Literature DB >> 27243807

The organization of defensive behavior elicited by optogenetic excitation of rat lateral or ventrolateral periaqueductal gray.

Neda Assareh1, Mahsa Sarrami1, Pascal Carrive2, Gavan P McNally1.   

Abstract

Rodents display characteristic defense responses to predators that are influenced by predatory imminence. The midbrain periaqueductal gray (PAG) serves an important role controlling these responses. The most influential model states that variations in defensive topography are due to distinct PAG regions: ventrolateral PAG (VLPAG) controls postencounter defense, such as freezing and immobility, whereas lateral PAG (LPAG) controls circa-strike defense, such as escape and flight. Here we used channel rhodopsin (ChR2) stimulation to probe the structure of defensive behavior controlled by LPAG and VLPAG. Suprathreshold LPAG stimulation evoked circa-strike defense that was replaced by freezing at stimulation offset. Suprathreshold VLPAG stimulation evoked postencounter--freezing and immobility--but never circa-strike defense. More interestingly, the topography of defensive behavior evoked from LPAG scaled with variations in 465 nm light power. As light power increased, LPAG animals expressed the full defensive syntax of freezing then activity then flight characteristic of increasing predatory imminence.
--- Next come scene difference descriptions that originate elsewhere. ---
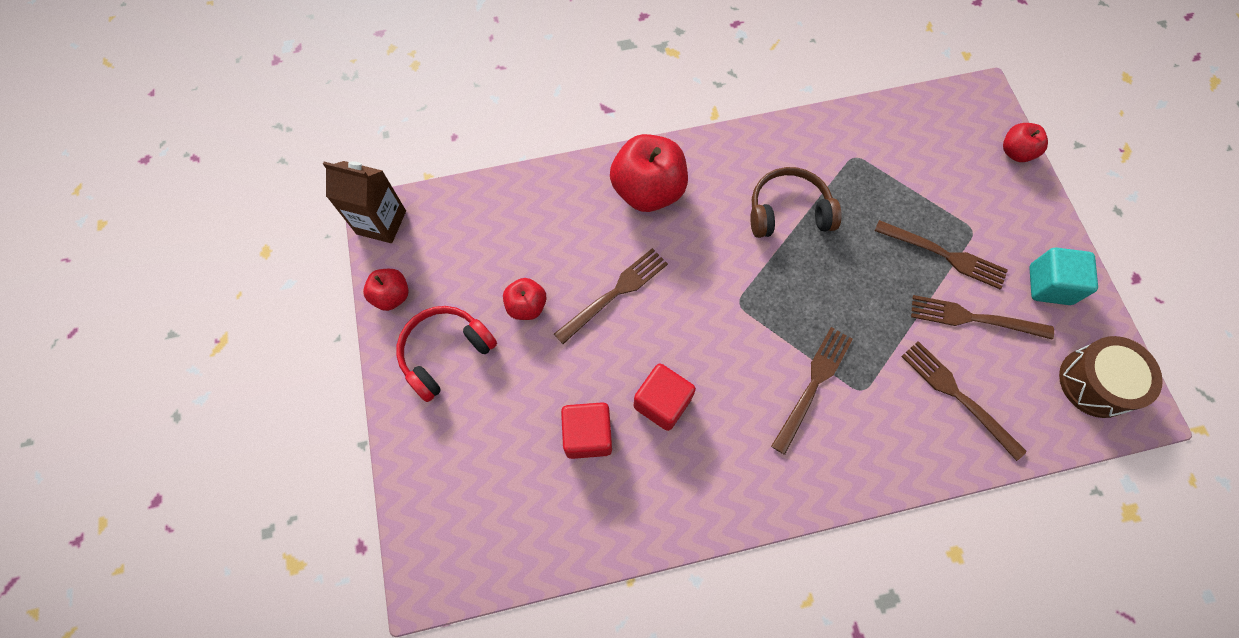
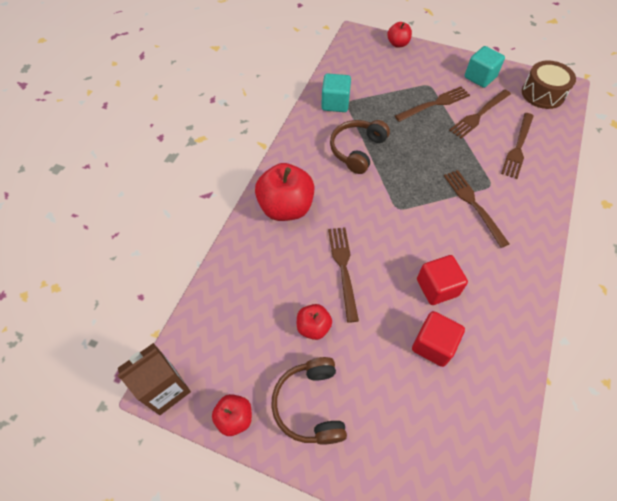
camera: 55 degrees left, 10 degrees down
red headphones [396,306,497,402] -> brown headphones [271,357,347,445]
brown fork [901,341,1027,461] -> brown fork turned 60 degrees counterclockwise [501,113,534,179]
none -> turquoise cube [321,74,351,112]

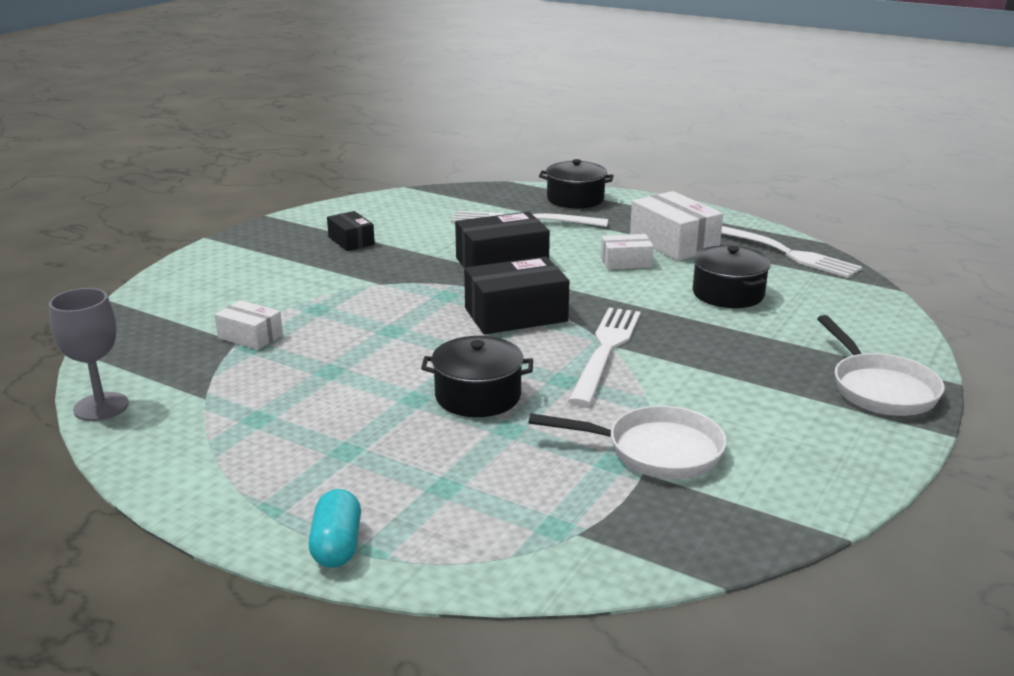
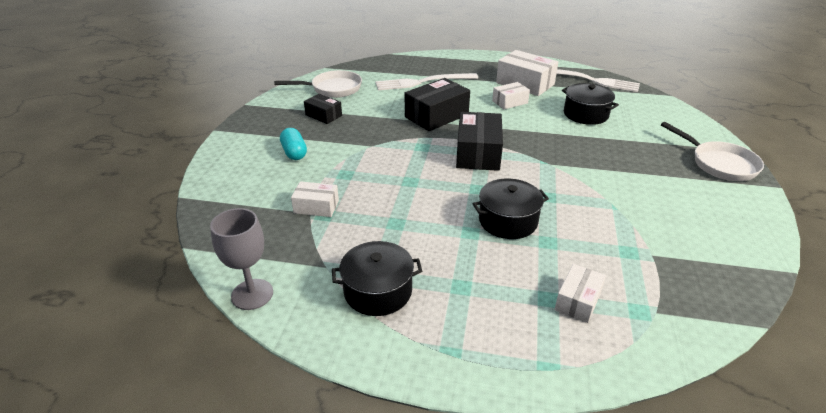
camera: 20 degrees left, 10 degrees up
turquoise capsule [309,489,361,568] -> turquoise capsule moved to [280,128,307,160]
black box [464,257,569,334] -> black box turned 45 degrees counterclockwise [456,112,503,171]
white pan [529,406,727,479] -> white pan moved to [274,70,362,98]
black pot [539,159,614,209] -> black pot moved to [332,241,422,316]
white fork [568,308,641,406] -> none
none -> white box [555,264,606,323]

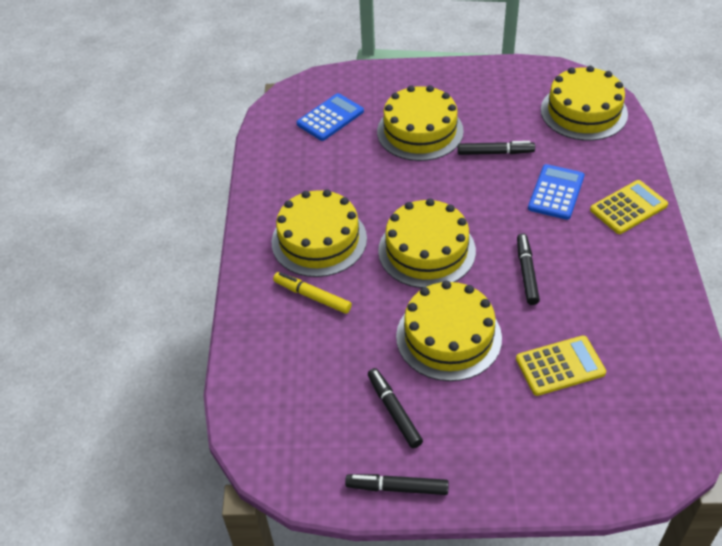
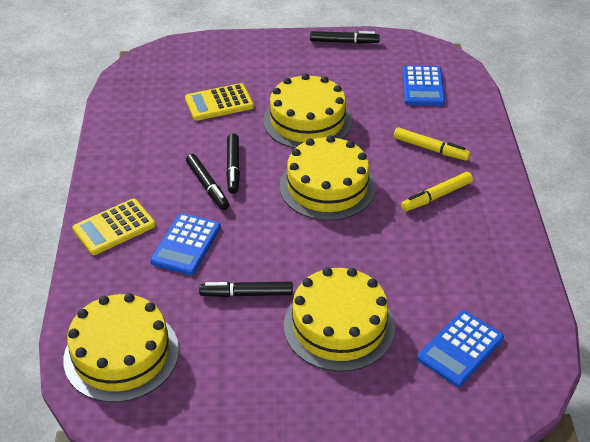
camera: 175 degrees right, 5 degrees down
yellow cake [272,189,367,277] -> yellow marker [401,172,473,211]
black marker [368,368,423,448] -> black marker moved to [186,154,230,210]
none -> blue calculator [403,65,445,106]

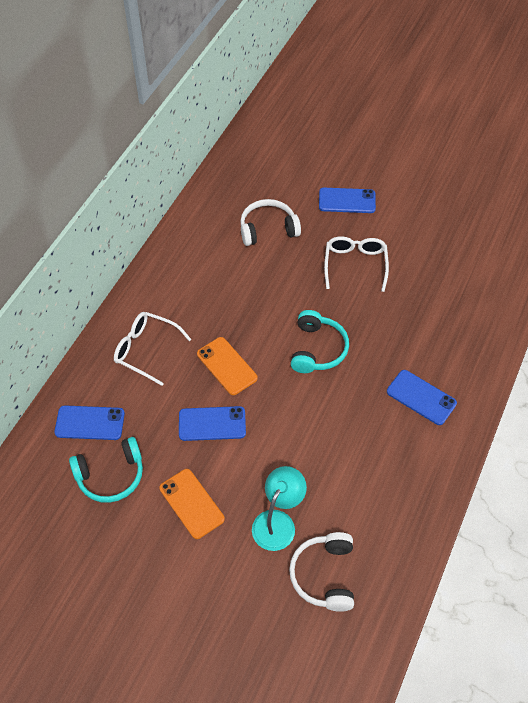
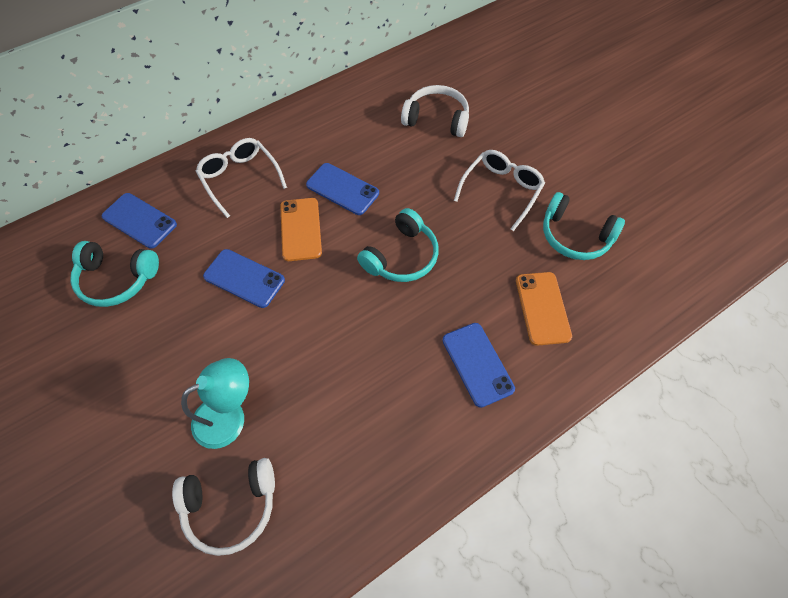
camera: 30 degrees right, 5 degrees up
orange phone [159,469,225,539] -> orange phone moved to [516,272,572,346]
white headphones [289,532,354,612] -> white headphones turned 135 degrees counterclockwise [172,458,275,556]
blue phone [319,188,376,213] -> blue phone moved to [306,163,379,215]
none -> turquoise headphones [543,192,625,260]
In contrast, the frequency, not topography, of defensive behavior evoked from VLPAG scaled with variations in light power. These findings suggest that LPAG and VLPAG can control variations in defense with increasing predatory imminence in 2 ways. First, consistent with past models, topographical variation can be assembled from different defensive responses controlled by the LPAG (circa-strike) and VLPAG (postencounter). Second, topographical variation can be assembled from variations in LPAG activity itself. (PsycINFO Database Record (c) 2016 APA, all rights reserved).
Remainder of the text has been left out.